4. Crawl the API instead of the pages
This sounds odd but works for content-driven SPAs. If your client-side app fetches content from an API endpoint that returns the list of pages (a CMS API, a search index, a JSON manifest), you can hit that endpoint directly and build the sitemap from the response.
Example: a React app that loads articles from /api/articles?page=1. The articles are not in the HTML, but they are in the JSON. A short script that paginates through the API and writes URLs to a sitemap.xml works and is more reliable than any browser-based crawl.

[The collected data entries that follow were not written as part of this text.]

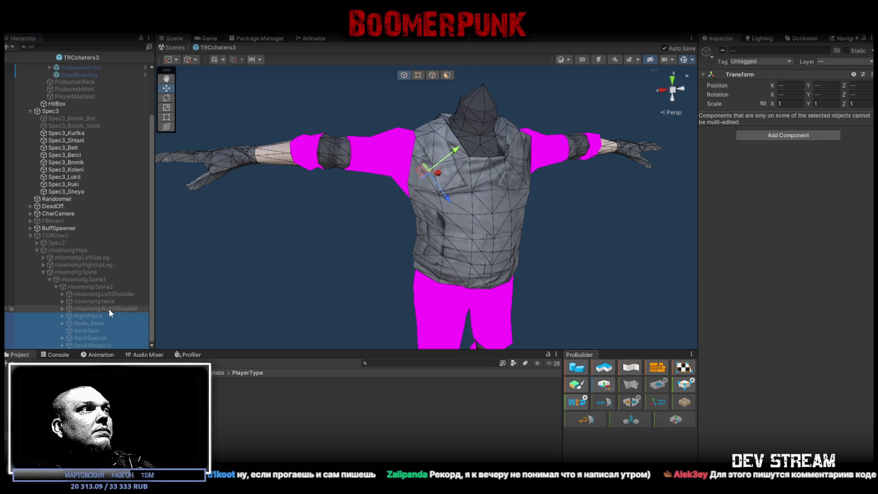
mouse_move(92, 316)
mouse_down()
mouse_move(68, 174)
mouse_move(78, 109)
mouse_up()
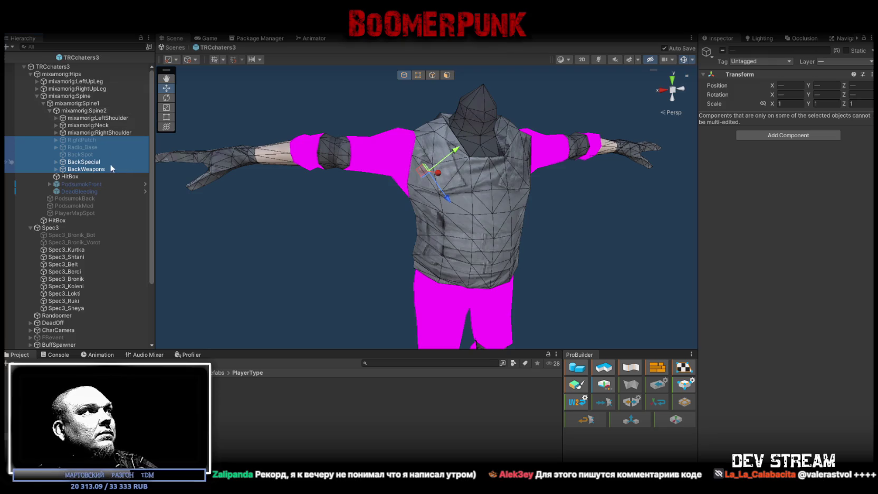
- Expand BackSpecial, activate its Streamer_Sign, and frame BackSpecial in view
click(70, 163)
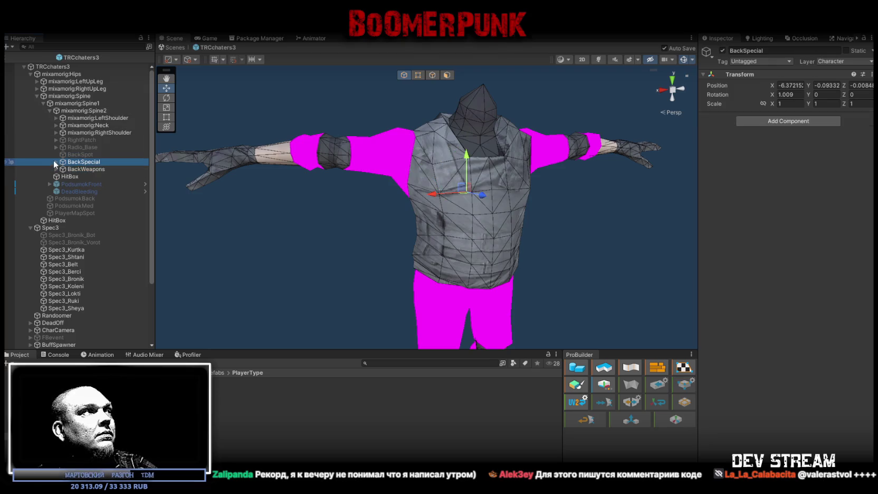
click(56, 162)
mouse_move(400, 211)
mouse_down()
mouse_move(505, 218)
mouse_move(543, 196)
mouse_move(217, 192)
mouse_up()
click(84, 178)
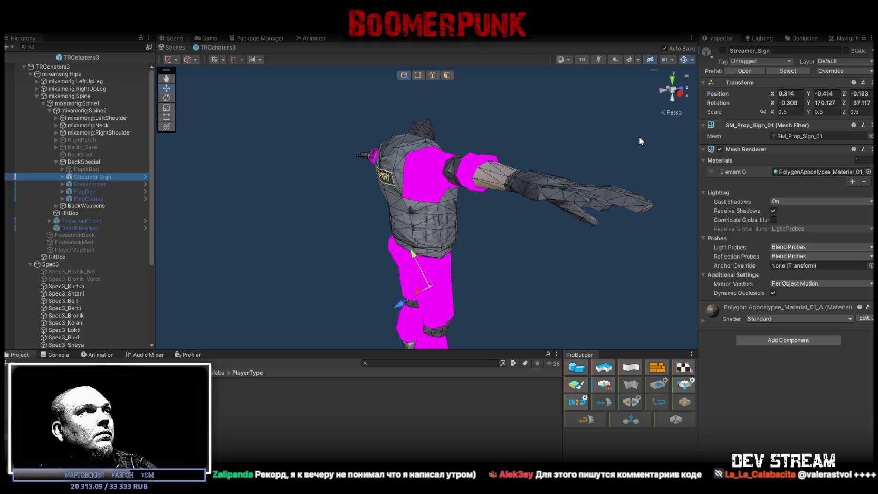
click(722, 50)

5. Maintain the sitemap manually
For small sites, a portfolio with a dozen pages, a marketing site with a fixed set of routes, you can write the sitemap by hand or generate it from a list of routes in a config file. It is not glamorous, but for a 20-route site, "manually edit a list when you add a page" is more reliable than any tool.

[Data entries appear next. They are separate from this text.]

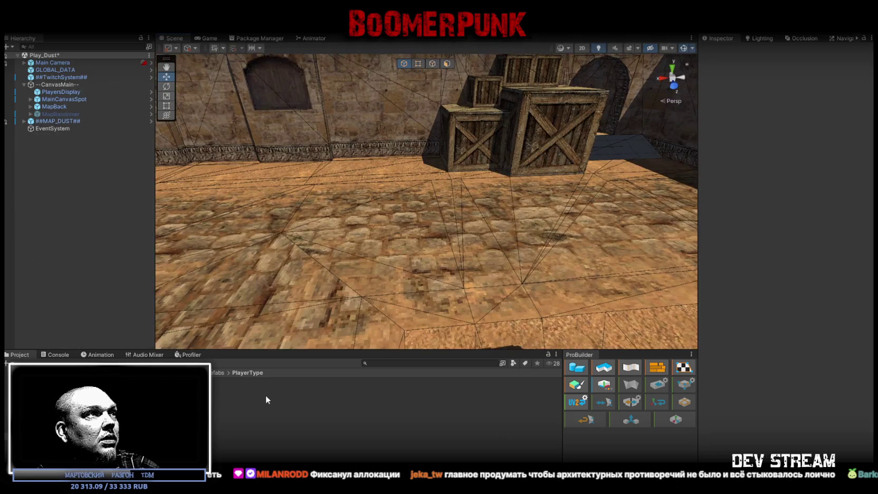
- Open ##TwitchSystem##'s Twitch Chat Connector script in Visual Studio
click(68, 77)
double_click(789, 146)
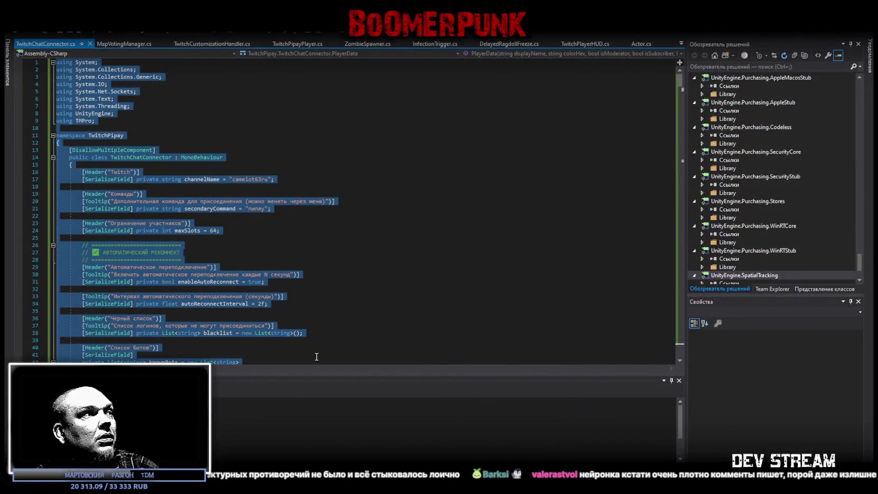
scroll(316, 353, down, 20)
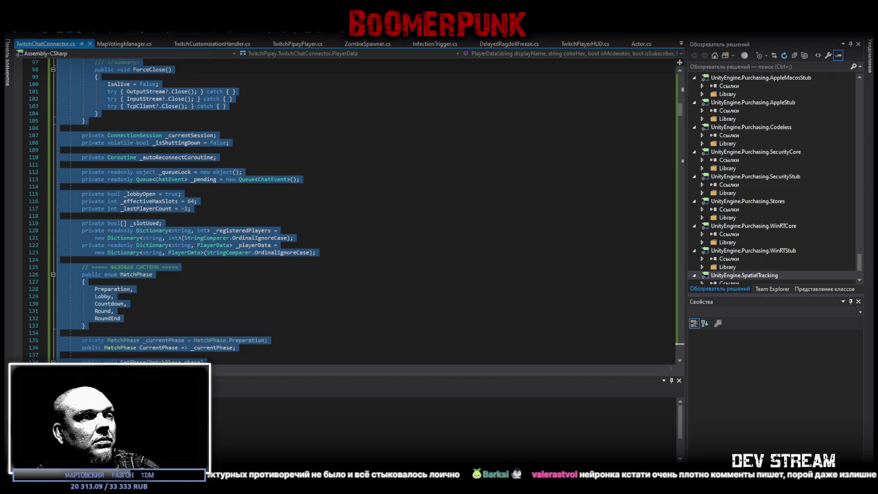
key(alt+Tab)
- Replace all the script's code with the pasted version, save, and return to Unity
scroll(301, 179, down, 20)
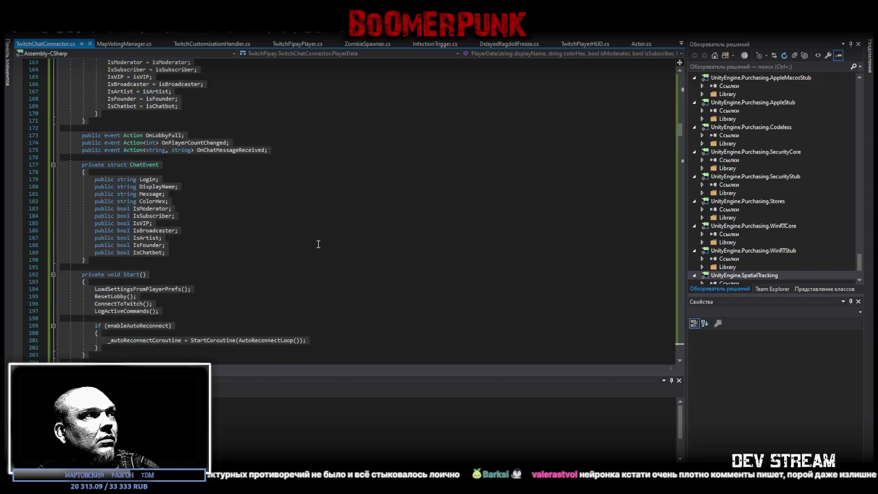
key(ctrl+a)
mouse_move(682, 138)
mouse_down()
mouse_move(679, 253)
mouse_move(689, 345)
mouse_up()
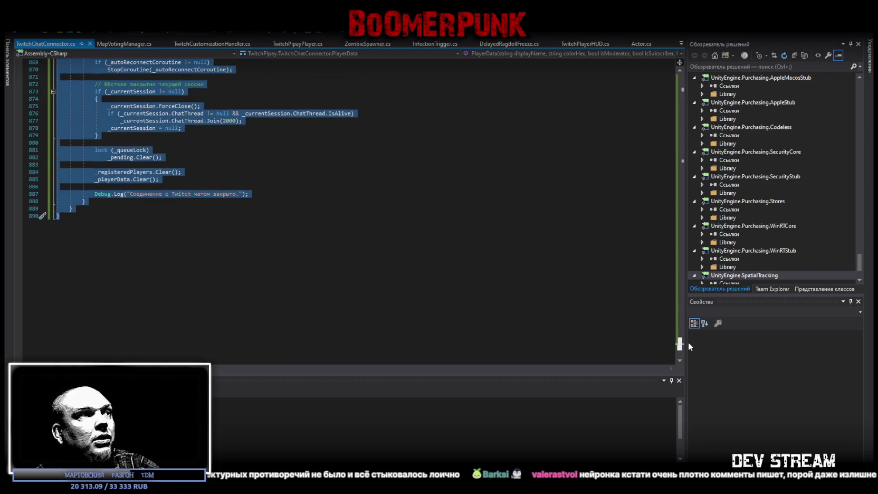
click(218, 290)
key(ctrl+a)
key(ctrl+v)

What I tell people to do, in practice
The decision tree I actually use, condensed:
- You control the site and use a modern framework: Generate the sitemap from your route source (option 1). Do not crawl your own site.
- You have a legacy SPA you cannot easily refactor: Add Prerender.io or similar (option 2c). It solves both the sitemap problem and the broader indexing problem.
- You are auditing a client's site and need a full crawl: Use Screaming Frog with JS rendering enabled (option 3). It is the right tool for this specific job.
- It is a portfolio or small marketing site: Maintain it manually (option 5). The maintenance burden is real but tiny.
SiteMapr fits the case where you have a server-rendered or static site and want a quick, free sitemap without installing software. That is most websites. It is not all of them, and pretending otherwise wastes your time.
A note on Googlebot's actual behavior
If you only remember one thing from this article: rendered HTML is what gets indexed. Whether your framework gets there via SSR, SSG, or hydration of a pre-rendered shell matters less than the simple test of "what does the raw HTML response look like?"
When that response is empty or near-empty, you have an indexing risk regardless of what your sitemap says. Fixing the rendering is the durable solution. Fixing the sitemap is at best an incomplete one.